§ Source information:

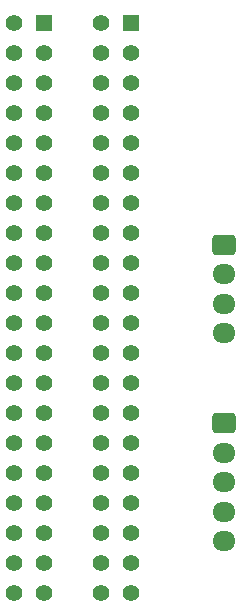
<source format=gbr>
%TF.GenerationSoftware,KiCad,Pcbnew,7.0.5*%
%TF.CreationDate,2023-12-19T10:58:39-08:00*%
%TF.ProjectId,Pi2_PiHat,5069325f-5069-4486-9174-2e6b69636164,rev?*%
%TF.SameCoordinates,Original*%
%TF.FileFunction,Soldermask,Bot*%
%TF.FilePolarity,Negative*%
%FSLAX46Y46*%
G04 Gerber Fmt 4.6, Leading zero omitted, Abs format (unit mm)*
G04 Created by KiCad (PCBNEW 7.0.5) date 2023-12-19 10:58:39*
%MOMM*%
%LPD*%
G01*
G04 APERTURE LIST*
G04 Aperture macros list*
%AMRoundRect*
0 Rectangle with rounded corners*
0 $1 Rounding radius*
0 $2 $3 $4 $5 $6 $7 $8 $9 X,Y pos of 4 corners*
0 Add a 4 corners polygon primitive as box body*
4,1,4,$2,$3,$4,$5,$6,$7,$8,$9,$2,$3,0*
0 Add four circle primitives for the rounded corners*
1,1,$1+$1,$2,$3*
1,1,$1+$1,$4,$5*
1,1,$1+$1,$6,$7*
1,1,$1+$1,$8,$9*
0 Add four rect primitives between the rounded corners*
20,1,$1+$1,$2,$3,$4,$5,0*
20,1,$1+$1,$4,$5,$6,$7,0*
20,1,$1+$1,$6,$7,$8,$9,0*
20,1,$1+$1,$8,$9,$2,$3,0*%
G04 Aperture macros list end*
%ADD10RoundRect,0.250000X-0.725000X0.600000X-0.725000X-0.600000X0.725000X-0.600000X0.725000X0.600000X0*%
%ADD11O,1.950000X1.700000*%
%ADD12C,1.398000*%
%ADD13R,1.398000X1.398000*%
G04 APERTURE END LIST*
D10*
%TO.C,Ultrasonic2*%
X86360000Y-81400000D03*
D11*
X86360000Y-83900000D03*
X86360000Y-86400000D03*
X86360000Y-88900000D03*
%TD*%
D12*
%TO.C,Out1*%
X68585000Y-62640000D03*
D13*
X71125000Y-62640000D03*
D12*
X68585000Y-65180000D03*
X71125000Y-65180000D03*
X68585000Y-67720000D03*
X71125000Y-67720000D03*
X68585000Y-70260000D03*
X71125000Y-70260000D03*
X68585000Y-72800000D03*
X71125000Y-72800000D03*
X68585000Y-75340000D03*
X71125000Y-75340000D03*
X68585000Y-77880000D03*
X71125000Y-77880000D03*
X68585000Y-80420000D03*
X71125000Y-80420000D03*
X68585000Y-82960000D03*
X71125000Y-82960000D03*
X68585000Y-85500000D03*
X71125000Y-85500000D03*
X68585000Y-88040000D03*
X71125000Y-88040000D03*
X68585000Y-90580000D03*
X71125000Y-90580000D03*
X68585000Y-93120000D03*
X71125000Y-93120000D03*
X68585000Y-95660000D03*
X71125000Y-95660000D03*
X68585000Y-98200000D03*
X71125000Y-98200000D03*
X68585000Y-100740000D03*
X71125000Y-100740000D03*
X68585000Y-103280000D03*
X71125000Y-103280000D03*
X68585000Y-105820000D03*
X71125000Y-105820000D03*
X68585000Y-108360000D03*
X71125000Y-108360000D03*
X68585000Y-110900000D03*
X71125000Y-110900000D03*
%TD*%
%TO.C,PI_to_Header1*%
X75940000Y-62640000D03*
D13*
X78480000Y-62640000D03*
D12*
X75940000Y-65180000D03*
X78480000Y-65180000D03*
X75940000Y-67720000D03*
X78480000Y-67720000D03*
X75940000Y-70260000D03*
X78480000Y-70260000D03*
X75940000Y-72800000D03*
X78480000Y-72800000D03*
X75940000Y-75340000D03*
X78480000Y-75340000D03*
X75940000Y-77880000D03*
X78480000Y-77880000D03*
X75940000Y-80420000D03*
X78480000Y-80420000D03*
X75940000Y-82960000D03*
X78480000Y-82960000D03*
X75940000Y-85500000D03*
X78480000Y-85500000D03*
X75940000Y-88040000D03*
X78480000Y-88040000D03*
X75940000Y-90580000D03*
X78480000Y-90580000D03*
X75940000Y-93120000D03*
X78480000Y-93120000D03*
X75940000Y-95660000D03*
X78480000Y-95660000D03*
X75940000Y-98200000D03*
X78480000Y-98200000D03*
X75940000Y-100740000D03*
X78480000Y-100740000D03*
X75940000Y-103280000D03*
X78480000Y-103280000D03*
X75940000Y-105820000D03*
X78480000Y-105820000D03*
X75940000Y-108360000D03*
X78480000Y-108360000D03*
X75940000Y-110900000D03*
X78480000Y-110900000D03*
%TD*%
D10*
%TO.C,Pi1_to_Pi2*%
X86360000Y-96520000D03*
D11*
X86360000Y-99020000D03*
X86360000Y-101520000D03*
X86360000Y-104020000D03*
X86360000Y-106520000D03*
%TD*%
M02*

</source>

§ Job:
Please retype the whole of the data precisely, omitting pictures.

§ Reply:
<source format=gbr>
%TF.GenerationSoftware,KiCad,Pcbnew,7.0.5*%
%TF.CreationDate,2023-12-19T10:58:39-08:00*%
%TF.ProjectId,Pi2_PiHat,5069325f-5069-4486-9174-2e6b69636164,rev?*%
%TF.SameCoordinates,Original*%
%TF.FileFunction,Soldermask,Bot*%
%TF.FilePolarity,Negative*%
%FSLAX46Y46*%
G04 Gerber Fmt 4.6, Leading zero omitted, Abs format (unit mm)*
G04 Created by KiCad (PCBNEW 7.0.5) date 2023-12-19 10:58:39*
%MOMM*%
%LPD*%
G01*
G04 APERTURE LIST*
G04 Aperture macros list*
%AMRoundRect*
0 Rectangle with rounded corners*
0 $1 Rounding radius*
0 $2 $3 $4 $5 $6 $7 $8 $9 X,Y pos of 4 corners*
0 Add a 4 corners polygon primitive as box body*
4,1,4,$2,$3,$4,$5,$6,$7,$8,$9,$2,$3,0*
0 Add four circle primitives for the rounded corners*
1,1,$1+$1,$2,$3*
1,1,$1+$1,$4,$5*
1,1,$1+$1,$6,$7*
1,1,$1+$1,$8,$9*
0 Add four rect primitives between the rounded corners*
20,1,$1+$1,$2,$3,$4,$5,0*
20,1,$1+$1,$4,$5,$6,$7,0*
20,1,$1+$1,$6,$7,$8,$9,0*
20,1,$1+$1,$8,$9,$2,$3,0*%
G04 Aperture macros list end*
%ADD10RoundRect,0.250000X-0.725000X0.600000X-0.725000X-0.600000X0.725000X-0.600000X0.725000X0.600000X0*%
%ADD11O,1.950000X1.700000*%
%ADD12C,1.398000*%
%ADD13R,1.398000X1.398000*%
G04 APERTURE END LIST*
D10*
%TO.C,Ultrasonic2*%
X86360000Y-81400000D03*
D11*
X86360000Y-83900000D03*
X86360000Y-86400000D03*
X86360000Y-88900000D03*
%TD*%
D12*
%TO.C,Out1*%
X68585000Y-62640000D03*
D13*
X71125000Y-62640000D03*
D12*
X68585000Y-65180000D03*
X71125000Y-65180000D03*
X68585000Y-67720000D03*
X71125000Y-67720000D03*
X68585000Y-70260000D03*
X71125000Y-70260000D03*
X68585000Y-72800000D03*
X71125000Y-72800000D03*
X68585000Y-75340000D03*
X71125000Y-75340000D03*
X68585000Y-77880000D03*
X71125000Y-77880000D03*
X68585000Y-80420000D03*
X71125000Y-80420000D03*
X68585000Y-82960000D03*
X71125000Y-82960000D03*
X68585000Y-85500000D03*
X71125000Y-85500000D03*
X68585000Y-88040000D03*
X71125000Y-88040000D03*
X68585000Y-90580000D03*
X71125000Y-90580000D03*
X68585000Y-93120000D03*
X71125000Y-93120000D03*
X68585000Y-95660000D03*
X71125000Y-95660000D03*
X68585000Y-98200000D03*
X71125000Y-98200000D03*
X68585000Y-100740000D03*
X71125000Y-100740000D03*
X68585000Y-103280000D03*
X71125000Y-103280000D03*
X68585000Y-105820000D03*
X71125000Y-105820000D03*
X68585000Y-108360000D03*
X71125000Y-108360000D03*
X68585000Y-110900000D03*
X71125000Y-110900000D03*
%TD*%
%TO.C,PI_to_Header1*%
X75940000Y-62640000D03*
D13*
X78480000Y-62640000D03*
D12*
X75940000Y-65180000D03*
X78480000Y-65180000D03*
X75940000Y-67720000D03*
X78480000Y-67720000D03*
X75940000Y-70260000D03*
X78480000Y-70260000D03*
X75940000Y-72800000D03*
X78480000Y-72800000D03*
X75940000Y-75340000D03*
X78480000Y-75340000D03*
X75940000Y-77880000D03*
X78480000Y-77880000D03*
X75940000Y-80420000D03*
X78480000Y-80420000D03*
X75940000Y-82960000D03*
X78480000Y-82960000D03*
X75940000Y-85500000D03*
X78480000Y-85500000D03*
X75940000Y-88040000D03*
X78480000Y-88040000D03*
X75940000Y-90580000D03*
X78480000Y-90580000D03*
X75940000Y-93120000D03*
X78480000Y-93120000D03*
X75940000Y-95660000D03*
X78480000Y-95660000D03*
X75940000Y-98200000D03*
X78480000Y-98200000D03*
X75940000Y-100740000D03*
X78480000Y-100740000D03*
X75940000Y-103280000D03*
X78480000Y-103280000D03*
X75940000Y-105820000D03*
X78480000Y-105820000D03*
X75940000Y-108360000D03*
X78480000Y-108360000D03*
X75940000Y-110900000D03*
X78480000Y-110900000D03*
%TD*%
D10*
%TO.C,Pi1_to_Pi2*%
X86360000Y-96520000D03*
D11*
X86360000Y-99020000D03*
X86360000Y-101520000D03*
X86360000Y-104020000D03*
X86360000Y-106520000D03*
%TD*%
M02*

</source>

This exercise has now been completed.